The Perl Toolchain Summit needs more sponsors. If your company depends on Perl, please support this very important event.

NAME

POE::Component::MDBA - Multi-Database Aggregation with POE

SYNOPSIS

  use POE qw(Component::MDBA);

  POE::Component::MDBA->spawn(
    alias        => $alias,
    backend      => 'DBI', # optional
    backend_args => [ ... list of connection sources ... ]
  );

  # else where in your code...
  POE::Kernel->post($alias, 'execute', {
    args => [ ... list database arguments ... ]
  });

DESCRIPTION

WARNING: Alpha grade software! API still subject to change.

MDBA Stands for Multi-Database Aggregation. This module is a helper module that allows you to send multiple (possibly all different) queries to multiple databases.

One application that this might be useful is when you access a vertically-partitioned database cluster. A vertically-partitioned database cluster is a set of databases whose table definitions are same across each database instance, but the each database instance is responsible for a different set of data.

This type of application typically requires that you send slightly differing SQL queries to each database instance, then aggregate the results into a single result. With normal DBI operation, it would look something like:

  my @connect_info;
  my @sql;
  my @args;
  my @results;
  for my $x (0..$n) {
    # connect to a database
    my $dbh = DBI->connect( @{ $connect_info[$x] } );

    # get the applicable sql and arguments for this database
    my $sql  = $sql[$x];
    my $args = $args[$x]; 
    my $sth  = $dbh->prepare( $sql );

    $sth->execute(@$args);
    while (my $row = $sth->fetchrow_hashref) {
      push @results, $row;
    }
  }
  return @results;

But of course, this will make the client wait while it queries $n database instances - it would be nice if we just parallelized all of these, and be able to merge the results.

POE::Component::MDBA acomplishes this by pre-spawning multiple databases, and sending asynchronous queries to those database instances. As soon as each query is done, an aggregator function is called so you can merge the results to your liking.

However, the main complexity lies in the fact that usually each application likes to run these queries in their own way, hence making (1) query partitioning (2) sql handling, and (3) results merging completely different from application to application.
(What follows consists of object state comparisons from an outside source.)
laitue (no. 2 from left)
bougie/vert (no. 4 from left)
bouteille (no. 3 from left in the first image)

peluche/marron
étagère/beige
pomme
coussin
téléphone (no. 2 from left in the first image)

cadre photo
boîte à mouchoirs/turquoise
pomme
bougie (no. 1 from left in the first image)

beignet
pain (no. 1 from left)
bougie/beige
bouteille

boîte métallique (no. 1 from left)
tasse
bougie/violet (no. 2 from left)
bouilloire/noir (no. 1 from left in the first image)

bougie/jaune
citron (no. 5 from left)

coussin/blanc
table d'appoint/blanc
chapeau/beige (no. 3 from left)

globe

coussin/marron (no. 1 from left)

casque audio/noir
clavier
POE::Component::MDBA attempts to solve this by separating each of these steps from the module logic and thus making each step configurable.

But no worries if you just want to run a simple query. The POE::Component::MDBA::Backend modules that come with this module will handle most of the simple cases for you.

Please see POE::Component::MDBA::Backend::DBI for the details on how to send these queries.

CUSTOMIZATION

If you need to customize the way queries are handled, or perhaps you need to change the way the results are being passed, create a custom backend.

For example, if you want to serialize the results from each DBI backend to a file (so to keep the amount of memory being used at once), then you might want to do something like

  package My::Backend::DBI;
  use strict;
  use base qw(POE::Component::MDBA::Backend::DBI);
  use Path::Class::File;
  use Storable qw(nstore_fd);

  sub execute {
    ... snip ...

    my $path = Path::Class::File->new('/path/to/tempfile');
    my $fh   = $path->openw;

    ... snip ...
    
    if (my $select_method = $args->{select_method}) {
        while( my $row = $sth->$select_method ) {
          nstore_fd( $row, $fh );
        }
    }

    ... snip ...

    return $path;
  }

  # in your main code

  use POE qw(Component::MDBA);
  use My::Backend::DBI;

  POE::Component::MDBA->spawn(
    backend => '+My::Backend::DBI',
    ...
  );

If you do this, yourr aggregate callback will receive a path name, which then you can combine to your liking.

METHODS

spawn %args

Creates a new instance of POE::Component::MDBA. Possible arguments are:

backend

Specify the backend package to use. The default is 'DBI'. By default the namespace 'POE::Component::MDBA::Backend::' is prepended to this argument. If you want so specify something that's not in this namespace, put a leading '+' in the argument (e.g. '+My::Backend').

backend_args

An arrayref of whatever options you would like to pass to the backend constructor. POE::Component::MDBA will spawn as many backends as there are arguments in this list.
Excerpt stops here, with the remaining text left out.